*MATERIAL SUPPLIED*:
....
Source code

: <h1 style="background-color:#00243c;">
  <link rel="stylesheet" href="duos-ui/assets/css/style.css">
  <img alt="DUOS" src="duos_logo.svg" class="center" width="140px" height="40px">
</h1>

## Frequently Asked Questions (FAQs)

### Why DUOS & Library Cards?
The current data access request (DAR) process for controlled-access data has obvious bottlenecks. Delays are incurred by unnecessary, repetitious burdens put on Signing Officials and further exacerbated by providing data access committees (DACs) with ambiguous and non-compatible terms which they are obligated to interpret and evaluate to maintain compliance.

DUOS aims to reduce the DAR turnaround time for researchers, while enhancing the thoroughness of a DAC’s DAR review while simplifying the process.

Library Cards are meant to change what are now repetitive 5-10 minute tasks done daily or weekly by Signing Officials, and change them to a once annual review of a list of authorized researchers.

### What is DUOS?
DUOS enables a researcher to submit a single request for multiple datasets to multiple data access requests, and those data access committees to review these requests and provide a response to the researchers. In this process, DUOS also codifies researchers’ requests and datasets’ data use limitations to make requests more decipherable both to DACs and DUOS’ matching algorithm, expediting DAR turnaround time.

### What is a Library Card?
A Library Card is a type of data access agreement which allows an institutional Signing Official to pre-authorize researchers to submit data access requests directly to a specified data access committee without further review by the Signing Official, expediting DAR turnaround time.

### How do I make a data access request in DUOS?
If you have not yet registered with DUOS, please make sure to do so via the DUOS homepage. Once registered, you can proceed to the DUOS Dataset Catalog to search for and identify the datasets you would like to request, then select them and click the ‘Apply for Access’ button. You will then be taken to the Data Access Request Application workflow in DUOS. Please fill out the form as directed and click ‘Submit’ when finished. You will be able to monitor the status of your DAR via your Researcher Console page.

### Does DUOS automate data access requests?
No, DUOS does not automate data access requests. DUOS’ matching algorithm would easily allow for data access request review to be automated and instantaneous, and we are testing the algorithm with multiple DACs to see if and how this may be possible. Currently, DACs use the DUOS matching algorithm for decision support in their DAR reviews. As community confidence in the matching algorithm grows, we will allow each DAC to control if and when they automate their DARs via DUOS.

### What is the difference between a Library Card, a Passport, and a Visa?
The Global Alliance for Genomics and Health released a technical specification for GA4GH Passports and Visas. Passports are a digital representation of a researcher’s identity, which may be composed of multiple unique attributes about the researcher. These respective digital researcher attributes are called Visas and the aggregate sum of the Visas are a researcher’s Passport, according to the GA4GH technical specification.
....
*WORK REQUIRED*:
Which lines of the data include the string "style"? Find them and copy each one.

*RESULT FOR THIS EXERCISE*:
: <h1 style="background-color:#00243c;">
  <link rel="stylesheet" href="duos-ui/assets/css/style.css">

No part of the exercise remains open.